### Available records
+++

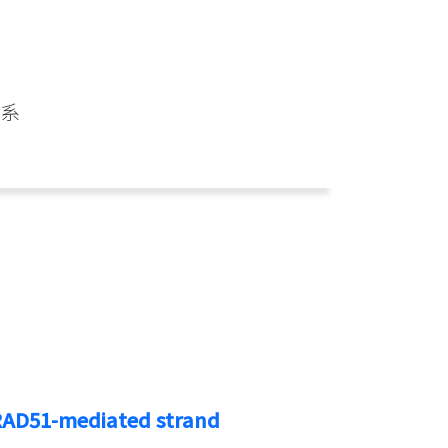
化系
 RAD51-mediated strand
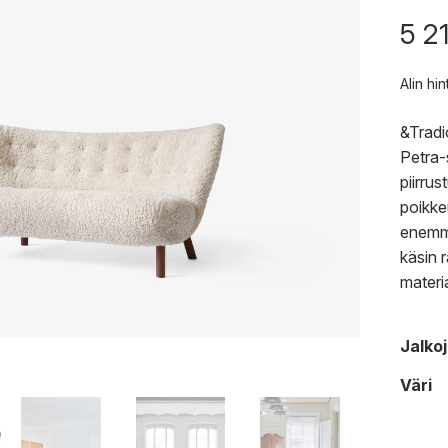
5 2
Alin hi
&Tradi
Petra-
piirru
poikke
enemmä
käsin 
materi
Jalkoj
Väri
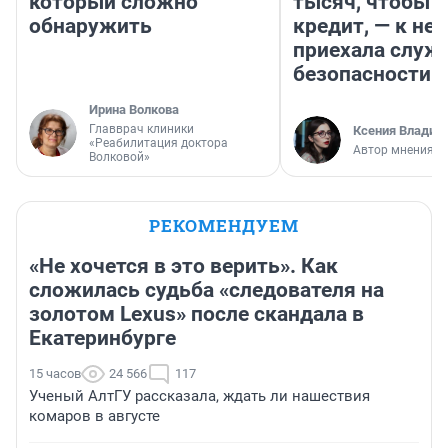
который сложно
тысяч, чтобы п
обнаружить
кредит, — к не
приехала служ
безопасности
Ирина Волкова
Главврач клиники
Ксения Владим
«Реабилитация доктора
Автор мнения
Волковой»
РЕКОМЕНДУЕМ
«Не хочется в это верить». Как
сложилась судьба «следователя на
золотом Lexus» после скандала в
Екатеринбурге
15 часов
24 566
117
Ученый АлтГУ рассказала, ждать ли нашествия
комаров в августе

+++

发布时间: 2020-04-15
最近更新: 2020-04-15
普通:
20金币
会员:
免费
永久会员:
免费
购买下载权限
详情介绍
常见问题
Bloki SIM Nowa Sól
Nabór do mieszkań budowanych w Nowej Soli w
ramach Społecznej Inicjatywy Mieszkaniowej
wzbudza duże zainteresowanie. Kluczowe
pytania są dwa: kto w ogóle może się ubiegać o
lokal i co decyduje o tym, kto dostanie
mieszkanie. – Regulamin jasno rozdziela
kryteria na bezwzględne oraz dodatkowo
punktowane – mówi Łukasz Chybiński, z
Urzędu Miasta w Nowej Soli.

+++

### Work to be completed
Output exactly the lines of the material above from the one containing "lokal i co decyduje o tym, kto dostanie" up to and including the one containing "Urzędu Miasta w Nowej Soli.".

### The completed task
lokal i co decyduje o tym, kto dostanie
mieszkanie. – Regulamin jasno rozdziela
kryteria na bezwzględne oraz dodatkowo
punktowane – mówi Łukasz Chybiński, z
Urzędu Miasta w Nowej Soli.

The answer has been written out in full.